- PROBLEM DESCRIPTION -
Only the lines from the beginning of the data through the line holding "Page size: 1626x1125." belong in the answer, printed exactly and without pictures.

Content starts

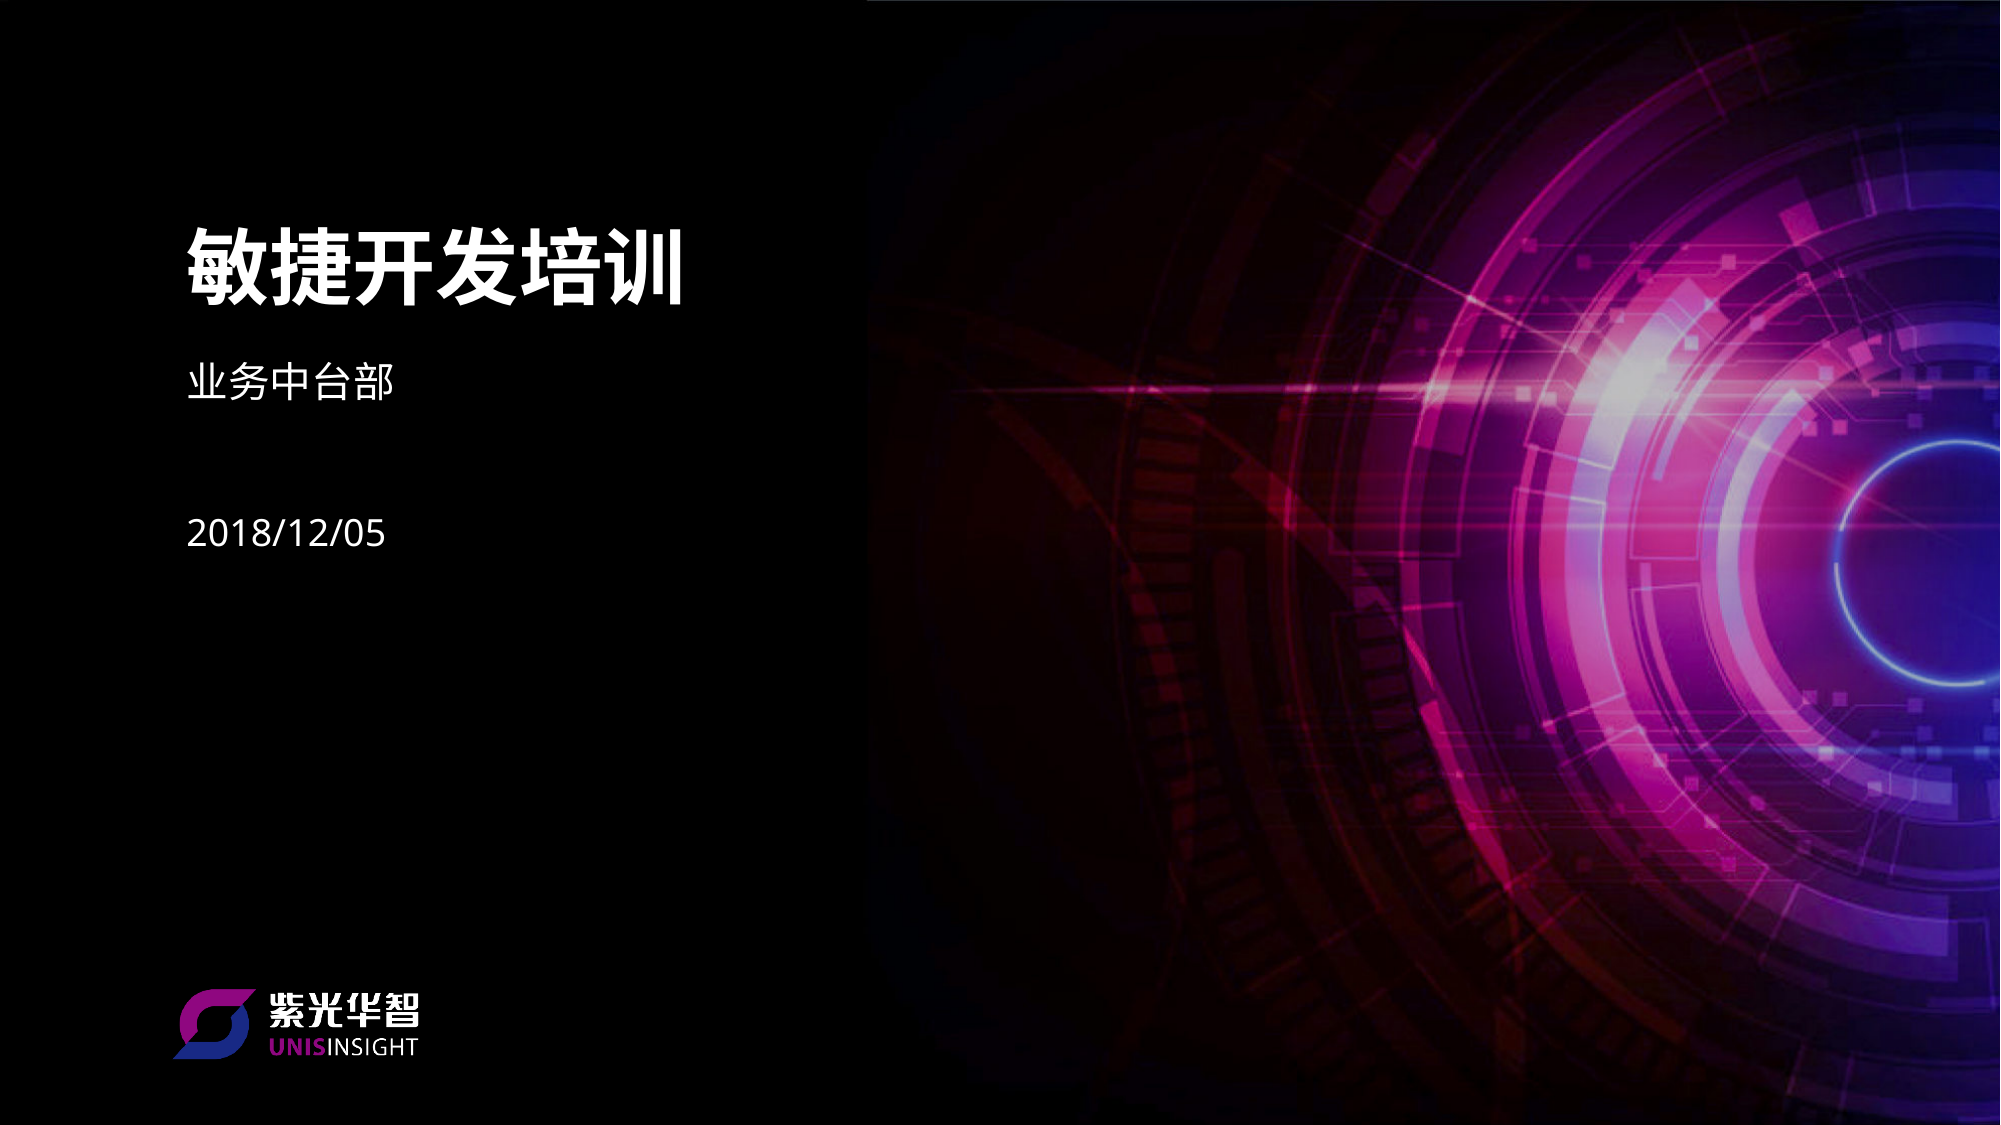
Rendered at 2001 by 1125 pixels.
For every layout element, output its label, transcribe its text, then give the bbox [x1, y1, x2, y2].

picture [0, 0, 2000, 1125]
text_box 2018/12/05 [171, 501, 537, 561]
subtitle 业务中台部 [171, 348, 1979, 461]
title 敏捷开发培训 [171, 215, 1979, 329]
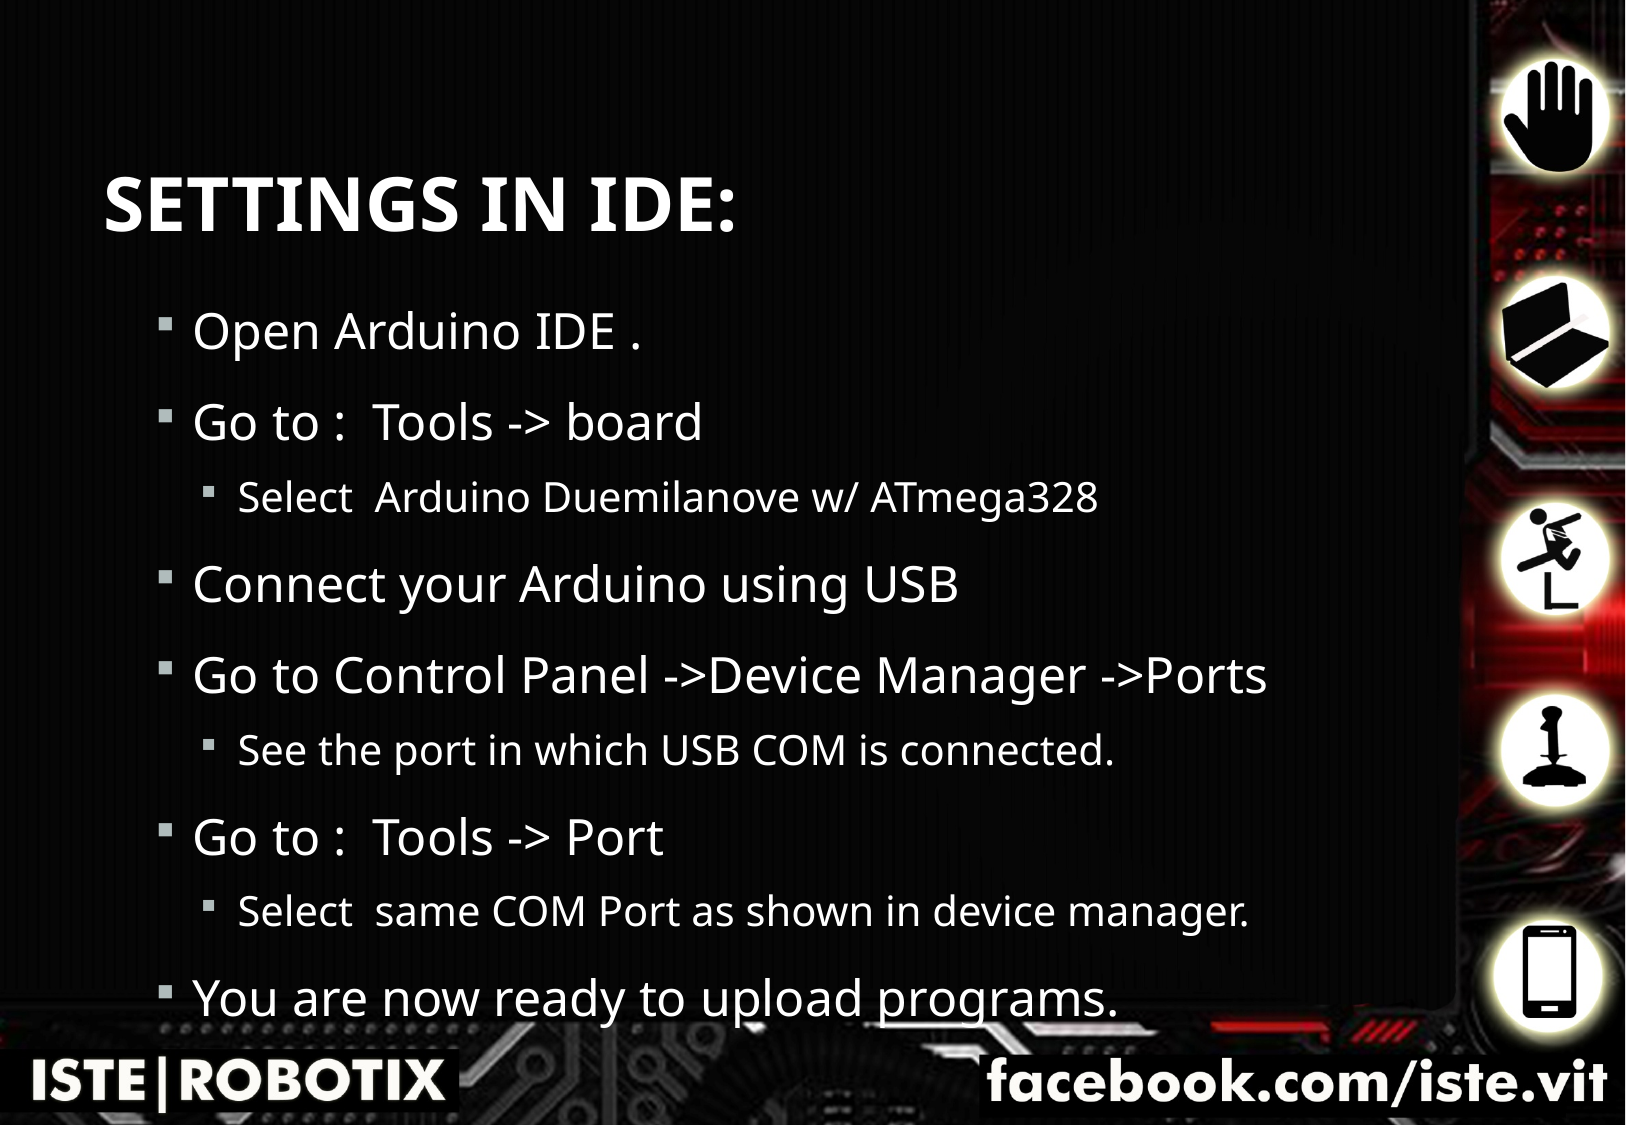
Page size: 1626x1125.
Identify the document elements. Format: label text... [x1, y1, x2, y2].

list Open Arduino IDE . Go to : Tools -> board Select Arduino Duemilanove w/ ATmega328 Connect your Arduino using USB Go to Control Panel ->Device Manager ->Ports See the port in which USB COM is connected. Go to : Tools -> Port Select same COM Port as shown in device manager. You are now ready to upload programs. [139, 298, 1481, 1041]
picture [0, 0, 1626, 1125]
title Settings in IDE: [88, 75, 1430, 256]
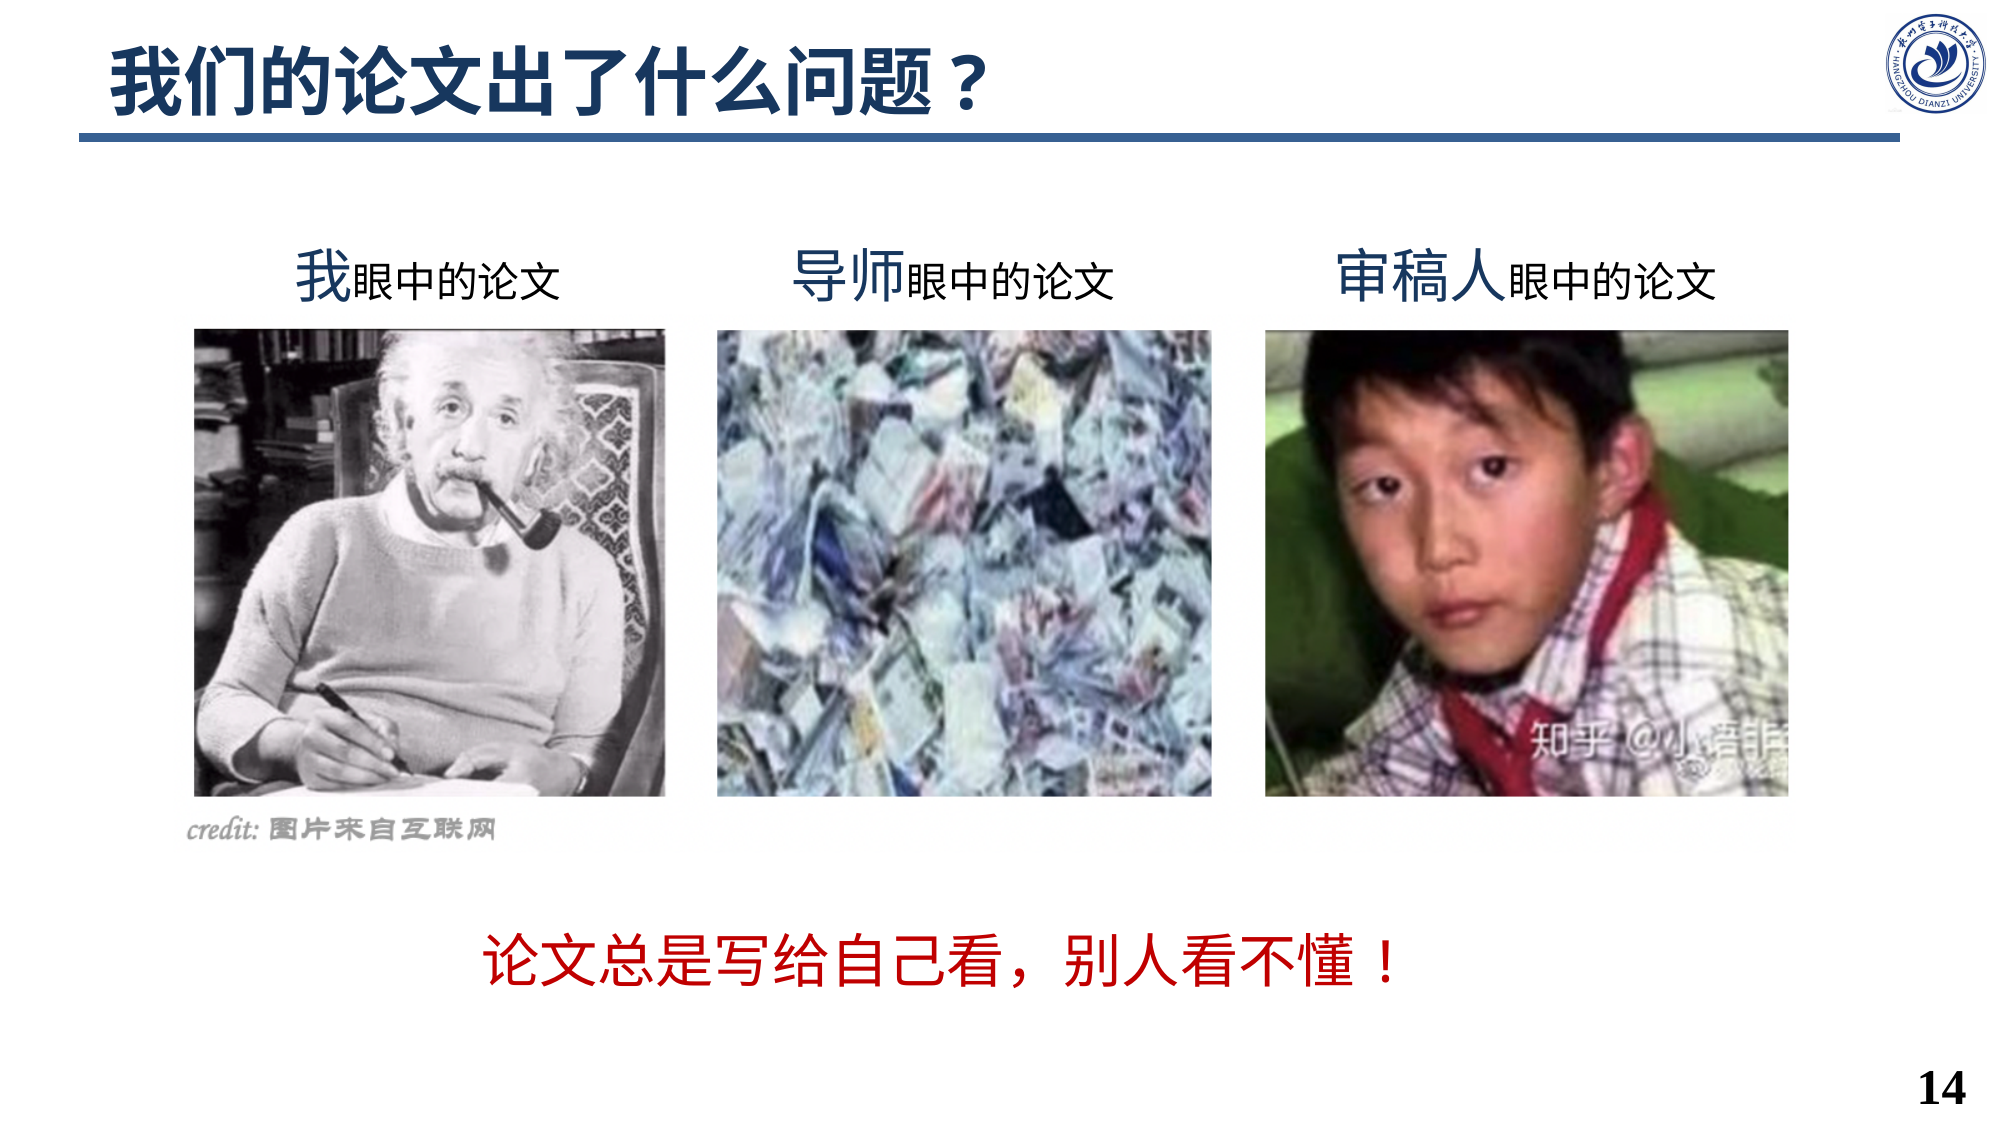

Content ends

- REPLY -
Rendered at 2001 by 1125 pixels.
For every layout element, output its label, transcribe its text, then give the bbox [x1, y1, x2, y2].

picture [0, 0, 2000, 1125]
text_box 2018/12/05 [171, 501, 537, 561]
subtitle 业务中台部 [171, 348, 1979, 461]
title 敏捷开发培训 [171, 215, 1979, 329]
Page size: 1626x1125.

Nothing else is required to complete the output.